Se lo sguardo sulla realtà è necessario a tutti, è assolutamente indispensabile allo scrittore. Flannery O’Connor, di origine irlandese, nasce nel Sud degli Usa nel 1925. È fervente cattolica, ma allo stesso tempo certa della sua vocazione di scrittrice. Dice: «Scrivo come scrivo perché sono (non sebbene sia) cattolica… Se c’è una cosa tremenda a scrivere quando si è cristiani è che per te la realtà suprema è l’incarnazione, la realtà presente è l’incarnazione, e all’incarnazione non crede più nessuno». Ma, d’altro canto, Flannery non fa sconti neppure al lettore devoto che «ha ridotto la sua concezione del soprannaturale a un pio cliché». È convita che la fede non limiti l’artista, ma gli fornisca una visione più ampia per comprendere il mondo. «Non ho mai percepito l’essere cattolica come un limite alla libertà dello scrittore, piuttosto l’opposto. Mrs Tate mi diceva che dopo essere diventata cattolica, sentiva per la prima volta di poter usare gli occhi e accettare quello che vedeva, non doveva creare un nuovo universo, ma poteva prendere quello che trovava… Proprio perché sono cattolica non posso permettermi d’essere meno artista».
La O’Connor ha una vita breve. Muore a 39 anni, nel ’64, per lupus eritematoso. Della sua continua lotta con la malattia parla raramente. Nel ’60 annota: «Tra poco mi ricovero al Piedmont Hospital per farmi ispezionare le ossa. Si stanno sciogliendo o sgretolando o diventando porose o che so io». Sulla sua sofferenza, poco altro. Non si sposa, la sua vita è tutta proiettata nella missione di scrittrice. Quando la malattia lo consente, s’interessa della sua fattoria e alleva gli amati pavoni. Ha un debole per i volatili. A sei anni insegna a un pollo a camminare all’indietro. L’evento è filmato. Le immagini fanno il giro del Paese. Scrive poi scherzosamente: «Fu il momento culminante della mia vita. Tutto quello che è accaduto dopo non ha raggiunto quel livello».

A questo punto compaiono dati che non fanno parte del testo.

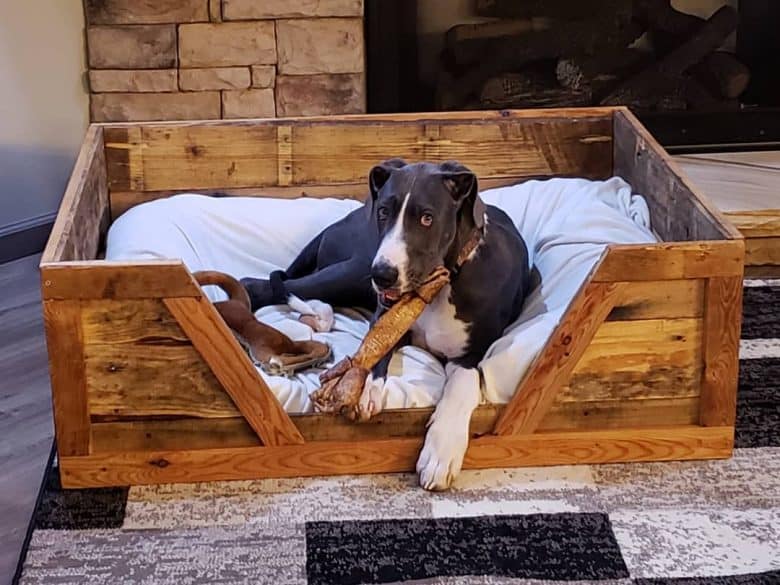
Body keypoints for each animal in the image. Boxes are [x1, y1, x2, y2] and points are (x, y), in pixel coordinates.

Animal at [242, 159, 532, 488]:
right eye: (383, 212)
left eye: (427, 218)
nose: (382, 274)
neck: (443, 284)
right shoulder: (385, 311)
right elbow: (378, 344)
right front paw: (368, 387)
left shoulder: (470, 356)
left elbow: (461, 388)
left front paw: (441, 452)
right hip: (353, 270)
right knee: (259, 285)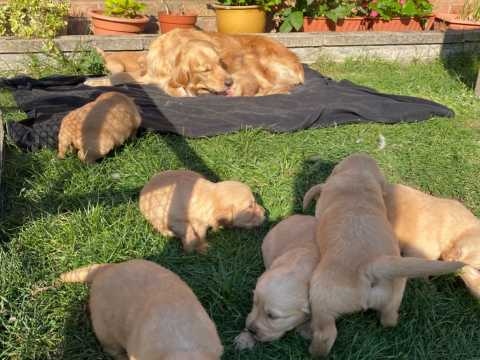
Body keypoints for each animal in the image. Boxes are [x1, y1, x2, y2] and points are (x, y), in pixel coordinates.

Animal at [235, 214, 320, 348]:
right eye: (254, 303)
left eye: (273, 317)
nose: (251, 330)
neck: (299, 266)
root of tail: (298, 215)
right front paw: (245, 338)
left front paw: (307, 329)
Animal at [304, 153, 464, 358]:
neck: (357, 179)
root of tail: (370, 266)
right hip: (394, 294)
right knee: (388, 319)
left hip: (322, 297)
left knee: (326, 334)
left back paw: (313, 348)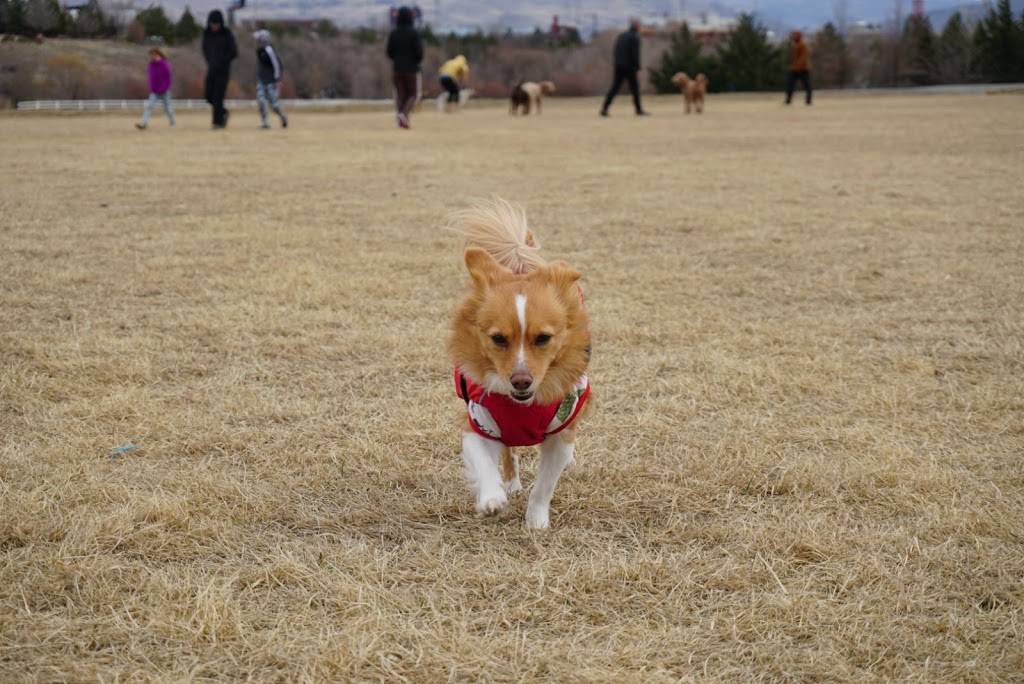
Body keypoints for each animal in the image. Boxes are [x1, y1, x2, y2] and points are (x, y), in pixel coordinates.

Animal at [448, 197, 593, 528]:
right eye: (498, 338)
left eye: (543, 338)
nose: (521, 380)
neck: (523, 406)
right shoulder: (478, 422)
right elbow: (484, 461)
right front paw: (492, 498)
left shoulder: (559, 435)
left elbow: (544, 486)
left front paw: (536, 522)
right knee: (509, 453)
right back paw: (511, 484)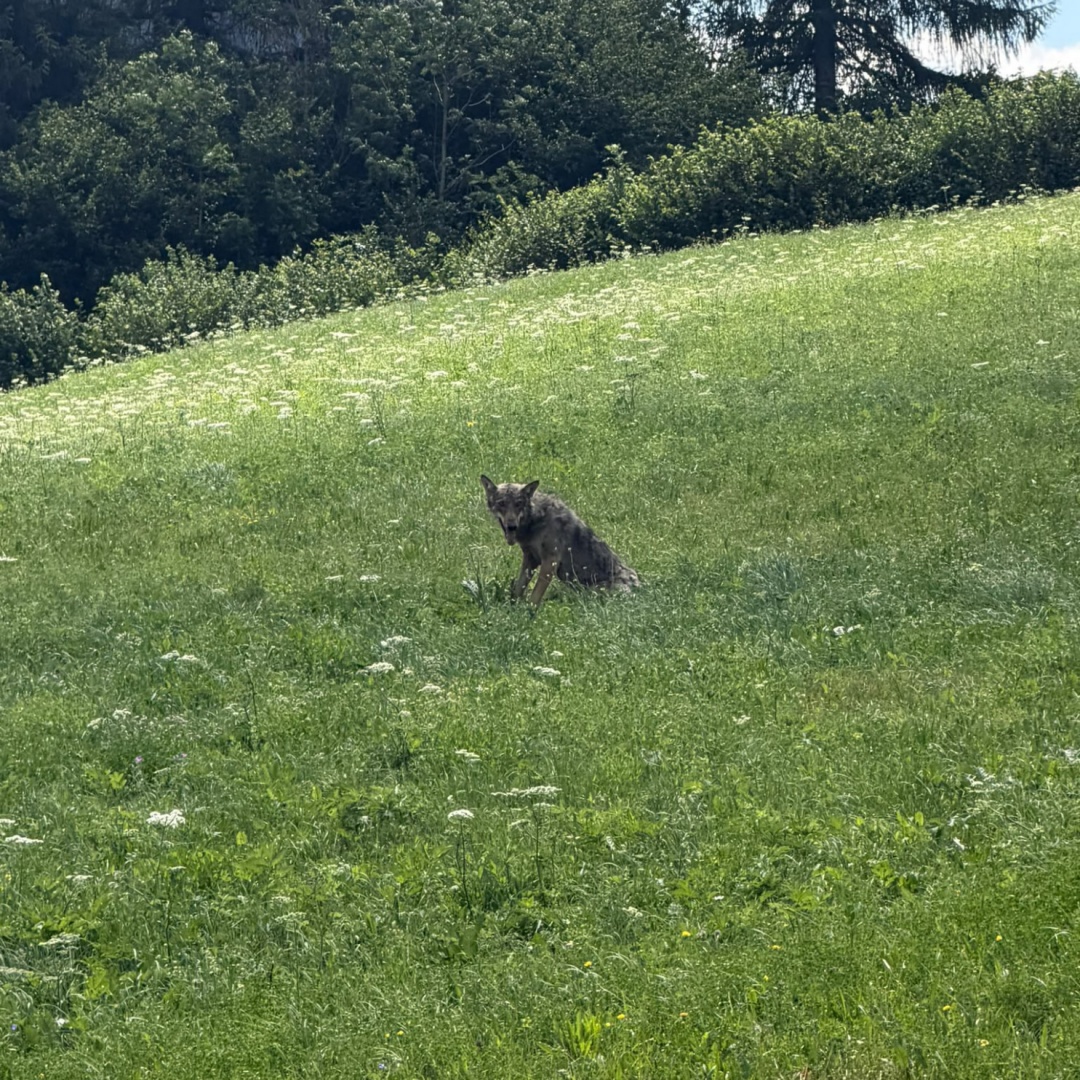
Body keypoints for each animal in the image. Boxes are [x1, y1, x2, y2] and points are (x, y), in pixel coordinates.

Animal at [480, 476, 639, 606]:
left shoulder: (550, 562)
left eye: (519, 504)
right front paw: (512, 608)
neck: (536, 519)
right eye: (501, 503)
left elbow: (535, 597)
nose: (512, 526)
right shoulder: (530, 559)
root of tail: (641, 588)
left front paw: (529, 614)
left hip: (593, 590)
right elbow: (518, 589)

La sua opera è scarna: due romanzi (La saggezza nel sangue, Garzanti; Il cielo è dei violenti, Einaudi), alcuni racconti, saggi, recensioni di libri. Ma per la potenza della sua visione è considerata in America una scrittrice cult. Ha folgorato tanti e diversi artisti, che si ritengono ispirati da lei: Attilio Bertolucci, John Huston, Quentin Tarantino, Bruce Springsteen, per citarne alcuni. Ora il gesuita Antonio Spadaro cura l’edizione di alcuni suoi saggi e lettere pubblicati per la prima volta in Italia: Il volto incompiuto (Rizzoli, 2011). Un’occasione per incontrare una scrittrice così avversa ai vaghi discorsi spirituali, all’intellettualità e alle teorie, che ammoniva: «Mostra quello che vuoi dire, e non avrai bisogno di dirlo». “Vedere” con gli occhi della O’Connor è un’esperienza a volte ruvida, ma salutare.
Box
«È bene capire che la massima dose di serietà ammette la massima dose di comicità. Solo se siamo certi della nostra fede possiamo vedere il lato comico dell’universo».